Curtume paga menos, mercado asiático de pés tem janela específica, farinha de carne depende de comprador consolidado. Cada um é negócio próprio, e ignorar três ao mesmo tempo é comum.

Enquanto miúdos comestíveis vêm ganhando atenção comercial dentro do frigorífico, a categoria de subprodutos não comestíveis — pés, couro, farinha de carne, sebo industrial — permanece frequentemente em segundo plano. Negociada por contrato anual de rotina, sem revisão, com fornecedor histórico, essa linha raramente aparece em reunião de margem. Também não aparece em análise comparativa com concorrente.

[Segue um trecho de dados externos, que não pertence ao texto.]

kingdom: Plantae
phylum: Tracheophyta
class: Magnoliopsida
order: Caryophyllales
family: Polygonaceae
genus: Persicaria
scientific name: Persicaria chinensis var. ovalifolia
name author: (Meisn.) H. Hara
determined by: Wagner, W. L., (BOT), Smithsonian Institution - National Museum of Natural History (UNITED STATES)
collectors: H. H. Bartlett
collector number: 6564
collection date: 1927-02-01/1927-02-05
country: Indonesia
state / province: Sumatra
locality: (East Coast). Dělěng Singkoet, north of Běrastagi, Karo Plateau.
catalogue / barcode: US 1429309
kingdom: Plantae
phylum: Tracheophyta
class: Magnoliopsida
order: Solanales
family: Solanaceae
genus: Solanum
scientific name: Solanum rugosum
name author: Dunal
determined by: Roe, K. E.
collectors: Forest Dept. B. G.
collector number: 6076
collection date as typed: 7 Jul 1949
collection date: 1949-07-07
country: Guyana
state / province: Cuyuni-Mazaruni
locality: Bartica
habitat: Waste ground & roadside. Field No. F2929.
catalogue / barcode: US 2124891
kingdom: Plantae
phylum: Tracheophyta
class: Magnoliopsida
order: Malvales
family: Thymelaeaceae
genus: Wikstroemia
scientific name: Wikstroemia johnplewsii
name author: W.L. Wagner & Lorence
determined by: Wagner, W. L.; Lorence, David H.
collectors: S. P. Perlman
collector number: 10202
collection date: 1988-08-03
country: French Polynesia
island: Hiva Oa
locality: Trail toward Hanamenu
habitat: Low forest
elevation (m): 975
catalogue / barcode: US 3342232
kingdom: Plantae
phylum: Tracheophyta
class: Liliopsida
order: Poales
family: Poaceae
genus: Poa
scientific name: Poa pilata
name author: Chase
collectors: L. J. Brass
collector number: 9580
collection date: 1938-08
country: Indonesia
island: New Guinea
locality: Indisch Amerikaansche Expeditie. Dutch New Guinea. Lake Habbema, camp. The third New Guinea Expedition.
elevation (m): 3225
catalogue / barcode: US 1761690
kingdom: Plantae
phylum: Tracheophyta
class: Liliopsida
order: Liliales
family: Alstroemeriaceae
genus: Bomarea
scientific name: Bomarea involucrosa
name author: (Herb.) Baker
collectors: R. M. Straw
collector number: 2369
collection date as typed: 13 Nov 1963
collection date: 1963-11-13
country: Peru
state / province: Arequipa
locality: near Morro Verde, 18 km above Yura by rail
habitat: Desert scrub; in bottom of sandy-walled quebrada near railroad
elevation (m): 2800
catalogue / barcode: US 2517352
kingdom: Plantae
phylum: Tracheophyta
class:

A dispersão é real. Couro bovino tem ciclo próprio de preço, respondendo a moda de calçado e automotivo. Pés bovinos têm mercado específico, predominantemente asiático, com preço que varia substancialmente. Farinha de carne depende de indústria de ração, também com sazonalidade. Cada subproduto é mercado em si, merecendo atenção dedicada.
Prática predominante — contrato anual — dá previsibilidade mas elimina captura de pico de preço. Operações mais ativas combinam contrato base (garantia de destino) com fração spot (captura de oportunidade). O arranjo exige gestão mais próxima, com dado de mercado e volume flexível, mas produz receita adicional ao longo do ano.
Preço obtido em cada subproduto reflete qualidade. Couro com menos marca de carrapato vale mais; pés com corte correto têm aceitação maior; farinha com parâmetro microbiológico controlado entra em categoria superior. Planta que trata cada um com rigor próprio captura prêmio; planta que trata como "o que sai" opera no preço de referência, sempre inferior.
Somados, subprodutos podem representar fração relevante da margem em frigorífico bem gerido. Não são protagonistas; são complemento que, cuidado, sustenta o conjunto.